▸ **SOURCE EXCERPT**:
****************

Studio album by Hank Locklin
- Released: June 1975
- Recorded: August – November 1974
- Genre: Country
- Label: MGM
- Producer: Mel Tillis

Hank Locklin chronology
| The Mayor of McLellan, Florida (1972) | Hank Locklin (1975) | There Never Was a Time (1977) |

Singles from Hank Locklin
- "Send Me Your Coffee Cup" Released: September 1974; "Sweetest Mistake" Released: January 1975; "Irish Eyes" Released: April 1975;

= Hank Locklin (1975 album) =

Hank Locklin is a studio album by American country music singer–songwriter Hank Locklin. It was released in June 1975 via MGM Records and contained ten tracks of new material. The album spawned three singles between 1974 and 1975. It was the twenty fourth studio release of Locklin's career and the second to be self-titled.

****************

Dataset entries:
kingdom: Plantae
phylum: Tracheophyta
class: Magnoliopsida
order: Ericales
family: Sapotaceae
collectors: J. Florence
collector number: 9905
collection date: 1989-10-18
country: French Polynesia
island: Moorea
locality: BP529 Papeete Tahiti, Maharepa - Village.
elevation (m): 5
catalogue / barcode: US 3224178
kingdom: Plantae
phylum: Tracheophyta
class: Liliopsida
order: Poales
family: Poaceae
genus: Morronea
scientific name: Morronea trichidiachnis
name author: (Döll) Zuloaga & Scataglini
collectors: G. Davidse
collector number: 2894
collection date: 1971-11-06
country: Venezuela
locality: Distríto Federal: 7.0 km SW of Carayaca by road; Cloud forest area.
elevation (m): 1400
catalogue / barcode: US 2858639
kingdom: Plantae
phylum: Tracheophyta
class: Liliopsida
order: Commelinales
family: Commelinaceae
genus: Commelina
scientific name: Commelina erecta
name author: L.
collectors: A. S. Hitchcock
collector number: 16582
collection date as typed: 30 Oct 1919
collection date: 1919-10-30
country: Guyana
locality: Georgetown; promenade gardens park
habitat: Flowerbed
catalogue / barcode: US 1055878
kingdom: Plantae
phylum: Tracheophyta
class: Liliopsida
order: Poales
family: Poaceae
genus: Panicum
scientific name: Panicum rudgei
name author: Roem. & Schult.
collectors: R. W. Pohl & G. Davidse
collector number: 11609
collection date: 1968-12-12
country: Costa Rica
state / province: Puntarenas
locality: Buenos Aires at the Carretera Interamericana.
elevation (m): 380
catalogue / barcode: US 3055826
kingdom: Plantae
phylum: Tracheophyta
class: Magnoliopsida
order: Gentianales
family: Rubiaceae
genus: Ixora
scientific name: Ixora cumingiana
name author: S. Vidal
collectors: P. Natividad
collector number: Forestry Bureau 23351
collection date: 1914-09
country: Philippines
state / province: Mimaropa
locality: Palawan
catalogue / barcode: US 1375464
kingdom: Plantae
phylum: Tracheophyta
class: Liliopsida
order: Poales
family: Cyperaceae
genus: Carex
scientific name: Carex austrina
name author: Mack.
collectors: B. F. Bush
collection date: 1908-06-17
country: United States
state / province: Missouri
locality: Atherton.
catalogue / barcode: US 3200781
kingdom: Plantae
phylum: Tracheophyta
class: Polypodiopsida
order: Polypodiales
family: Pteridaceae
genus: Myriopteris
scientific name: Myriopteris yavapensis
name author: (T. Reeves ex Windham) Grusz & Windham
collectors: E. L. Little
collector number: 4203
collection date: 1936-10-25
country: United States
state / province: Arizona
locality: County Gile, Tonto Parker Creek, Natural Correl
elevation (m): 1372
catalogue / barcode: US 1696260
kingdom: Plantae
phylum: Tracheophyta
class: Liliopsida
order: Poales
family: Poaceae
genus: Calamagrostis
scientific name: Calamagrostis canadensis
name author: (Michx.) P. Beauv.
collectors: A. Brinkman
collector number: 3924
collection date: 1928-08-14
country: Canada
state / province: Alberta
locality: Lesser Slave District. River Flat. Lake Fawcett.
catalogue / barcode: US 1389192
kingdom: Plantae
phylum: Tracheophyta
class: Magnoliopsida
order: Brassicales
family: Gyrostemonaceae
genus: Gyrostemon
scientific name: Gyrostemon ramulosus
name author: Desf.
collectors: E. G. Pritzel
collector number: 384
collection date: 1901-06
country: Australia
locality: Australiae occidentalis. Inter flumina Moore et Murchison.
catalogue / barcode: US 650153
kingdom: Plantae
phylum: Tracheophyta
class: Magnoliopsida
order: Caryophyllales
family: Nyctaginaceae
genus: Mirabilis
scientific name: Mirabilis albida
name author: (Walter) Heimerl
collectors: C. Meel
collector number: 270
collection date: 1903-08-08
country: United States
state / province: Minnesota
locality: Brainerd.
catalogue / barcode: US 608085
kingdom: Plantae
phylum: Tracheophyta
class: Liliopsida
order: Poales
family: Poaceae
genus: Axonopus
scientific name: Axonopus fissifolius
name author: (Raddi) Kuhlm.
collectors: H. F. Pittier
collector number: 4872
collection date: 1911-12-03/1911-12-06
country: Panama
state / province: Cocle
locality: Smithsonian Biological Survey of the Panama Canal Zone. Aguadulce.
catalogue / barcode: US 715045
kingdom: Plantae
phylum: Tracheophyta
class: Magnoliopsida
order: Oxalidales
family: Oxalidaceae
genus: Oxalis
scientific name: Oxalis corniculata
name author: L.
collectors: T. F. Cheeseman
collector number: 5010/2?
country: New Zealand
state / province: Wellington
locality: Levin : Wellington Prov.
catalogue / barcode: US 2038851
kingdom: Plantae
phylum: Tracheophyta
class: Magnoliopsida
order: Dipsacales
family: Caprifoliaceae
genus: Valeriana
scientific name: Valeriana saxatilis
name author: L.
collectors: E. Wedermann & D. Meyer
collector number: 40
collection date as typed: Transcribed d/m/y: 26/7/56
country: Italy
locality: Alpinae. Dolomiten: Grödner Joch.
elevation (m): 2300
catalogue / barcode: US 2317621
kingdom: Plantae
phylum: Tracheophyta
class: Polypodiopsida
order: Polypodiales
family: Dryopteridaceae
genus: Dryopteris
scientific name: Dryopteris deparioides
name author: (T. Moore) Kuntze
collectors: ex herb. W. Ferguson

****************

▸ **DIRECTIONS**: From the album text, list every single named as released from Hank Locklin. The dataset entries are separate material from the album text.

▸ **TASK OUTPUT**:
"Send Me Your Coffee Cup"
"Sweetest Mistake"
"Irish Eyes"